CVS, Walgreens, and Amazon are ramping up their focus on in-home medical services and primary care, and it will cause significant disruptions for more traditional brick-and-mortar providers. Heather Landi reports on these developments in her article on Fierce Healthcare. With the rapid move to healthcare at home, companies are seizing opportunities to take a piece of the market. CVS rival Walgreens made a $330 million majority-stake investment in post-acute and home care company CareCentrix. Best Buy shelled out $400 million for remote patient monitoring company Current Health. Amazon plans to buy primary care company One Medical for $3.9 billion. Walmart is expanding into medical services by opening about 20 in-person clinic locations across Georgia, Arkansas, Illinois, and now Florida, with locations attached to its supercenter stores.

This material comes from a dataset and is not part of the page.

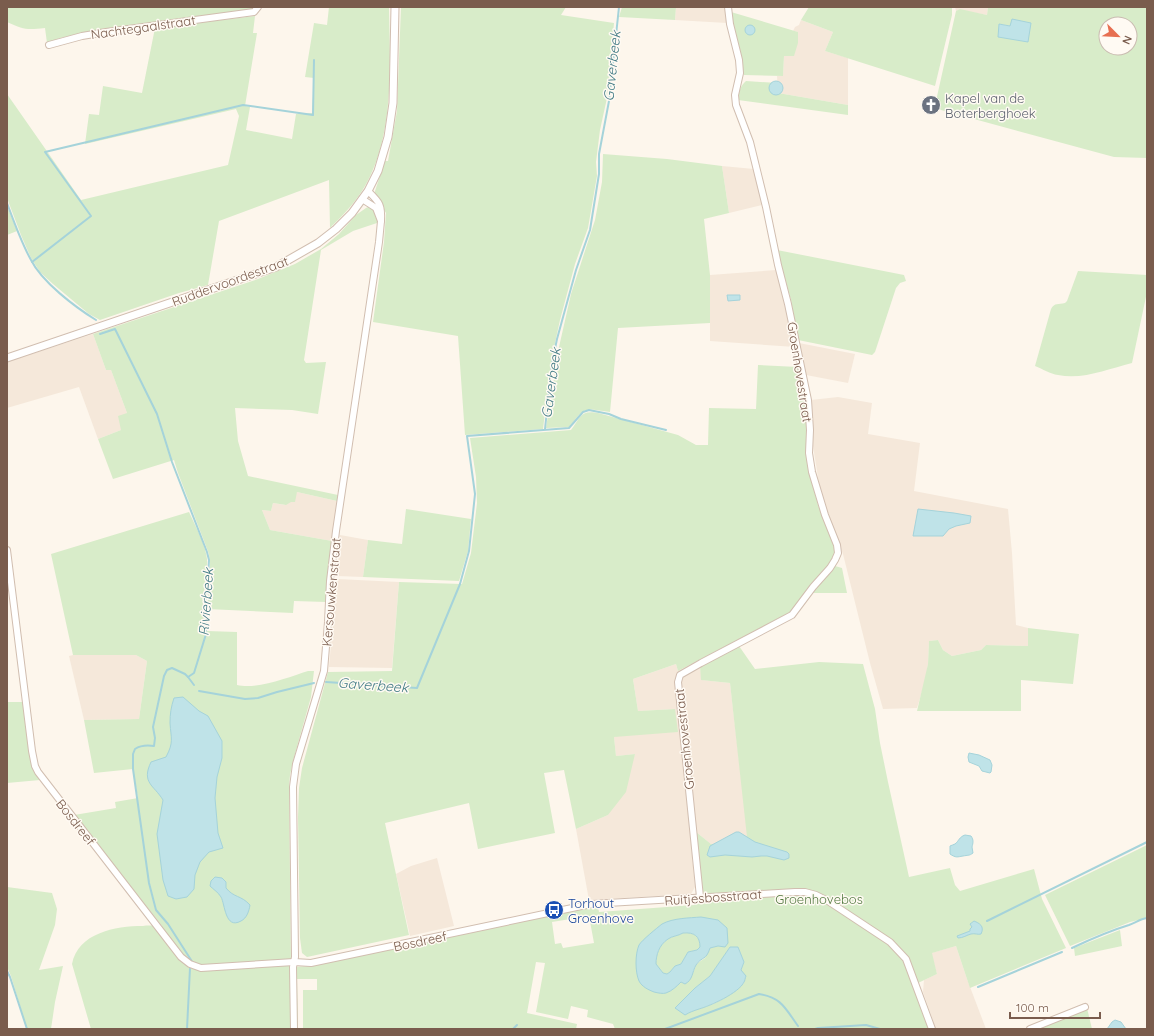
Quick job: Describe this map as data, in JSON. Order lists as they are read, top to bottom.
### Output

“This is yet another warning to health systems that if they do not own the front door—someone else will. So health systems will either need to build up their virtual team and partners to expand their own front doors, or hope they can eek out some partnerships with those who do.”

Lyle Berkowitz, M.D., CEO, KeyCare

Why it’s important – As the industry shifts to the home as a site of care, legacy patient-provider relationships and businesses will face disruption. Health systems would do well to consider how they are positioned to deliver care at home as an integrated part of their care models. This may include evaluating legacy home health assets and programs while also rapidly evaluating the business case for launching a hospital at-home program as part of their broader strategic and operational plan.


New Israeli AI tech can detect cancerous biomarkers in real time

Artificial intelligence (AI) models developed by Sheba Medical Center and the Imagene precision-oncology-diagnosis company in Tel Aviv have been used to detect cancerous biomarkers in real-time from a biopsy image alone. The Jerusalem Post’s Judy Siegel-Itzkovich profiles the research. The researchers have just published their findings in the Modern Pathology journal. It appears under the title “Direct identification of ALK and ROS1 fusions in non-small cell lung cancer from hematoxylin and eosin-stained slides using deep learning algorithms.” The study compared the performance of ALK and ROS1 conventional testing methods to that of Imagene’s AI solutions. Immunohistochemistry (IHC), Fluorescence in situ hybridization (FISH), and NGS were used as gold standard methods for the analysis. Validation of the ALK/ROS1 classifier on a cohort of lung cancer cases at the pathology department at Sheba Medical Center displayed sensitivities of 100% for both genes and specificity of 100% and 98.6% for ALK and ROS1, respectively. These results present unprecedented accuracy levels that are comparable with the gold-standard techniques.

Why it’s important – Identifying gene alterations is vital for improving patient care and guiding targeted therapeutic decisions. Lung cancer, resulting primarily from smoking, is the most common cancer and accounts for some 1.76 million deaths per year worldwide. Non-small cell lung cancer (NSCLC) comprises 85% of all lung cancers and is typically diagnosed at advanced stages.